Document section:
=-=-=-=-=
Moondram Ulaga Por () is a 2016 Indian Tamil-language dystopian war film written and directed by Sugan Kartthi. The film stars Sunil Kumar (Paalai fame)  and Akhila Kishore in the lead roles, with cinematography handled by Dheva, edits by Richard and music composed by Ved Shankar.

The film was dubbed into Hindi as Ek Aur Mahayudh by Goldmines Telefilms in 2018.

Synopsis
An Indian soldier must fight for his life after he gets captured by the Chinese enemy camp during a war between India and China. He faces many hardships but does not lose hope.
He tries to runaway from the prison but is recaptured by Chinese army. However, he kills the colonel of Chinese army too. But there’s Indian traitor in the Army who is planning everything.
After killing the colonel of Chinese army, he uses his phone to call home where he informs his wife that they are in danger, she too tells him that she is two months pregnant.
=-=-=-=-=
Saved data entries:
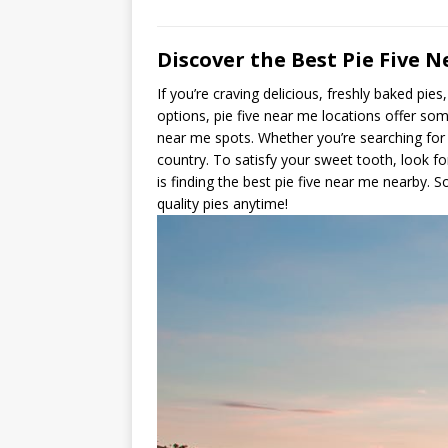
Discover the Best Pie Five N
If you’re craving delicious, freshly baked pi
options, pie five near me locations offer som
near me spots. Whether you’re searching for a
country. To satisfy your sweet tooth, look fo
is finding the best pie five near me nearby. 
quality pies anytime!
=-=-=-=-=
Tasks:
1/ Lay out every line of text in the saved data entries as a Markdown table with the columns Row and Line, numbering the rows in order. Omit blank lines and the pictures.
2/ Proceed with the article on Moondram Ulaga Por, picking up right after its final sentence.
The article on Moondram Ulaga Por and the saved data entries have no connection to each other.

Responses for each task:
1/
| Row | Line |
|---|---|
| 1 | Discover the Best Pie Five N |
| 2 | If you’re craving delicious, freshly baked pi |
| 3 | options, pie five near me locations offer som |
| 4 | near me spots. Whether you’re searching for a |
| 5 | country. To satisfy your sweet tooth, look fo |
| 6 | is finding the best pie five near me nearby.  |
| 7 | quality pies anytime! |

2/
He also records that how china is planning economic war against India and sacrifice his life for the nation

Cast 

 Sunil Kumar as Major Saravanan
 Akhila Kishore as Madhivadhani
 Wilson Ng as Lim Bai Huai
 Avinash as Subramaniam
 Jeeva Ravi as Ravi
 Jennifer Antony as Saravanan's mother
 Sabari as Mugundhan
 Nafi as Dr. Nafi
 Hamsa
 Raj Kish
 Siva Ganesh as Kiran Nair
 Aravind as Robhindra Singh
 Karthick Rajendran as Pon Manickam

Production 
The film, focusing on the plot of a fictional war between India and China in 2025, was revealed to be approaching completion in September 2014. The director, Sugan, stated he was inspired by life in his village of Pallipatti in Dharmapuri, and his days in the National Cadet Corps, while scripting the film, while the film's shoot was completed within a period of 45 days. Sunil Kumar was signed to play the lead character as Major Saravanan, after the director was impressed with his role in Paalai. Akhila Kishore was signed on to portray a soldier's wife in the film. It took one year to complete the extensive CG work. The film's distribution rights were bought by Dream Factory in early 2016, increasing the financial viability of the project with good publicity.

Soundtrack 

The soundtrack album of Moondram Ulaga Por was composed by Ved Shankar and consists of three tracks sung by Shankar Mahadevan, Chinmayi, Shakthisree Gopalan and Ved Shankar, himself. Lyricist Annamalai has written all the songs in the movie while Sherief has done the choreography.

Release and reception 
The film opened to mixed reviews at the box office, with critics praising the lead actor's performance.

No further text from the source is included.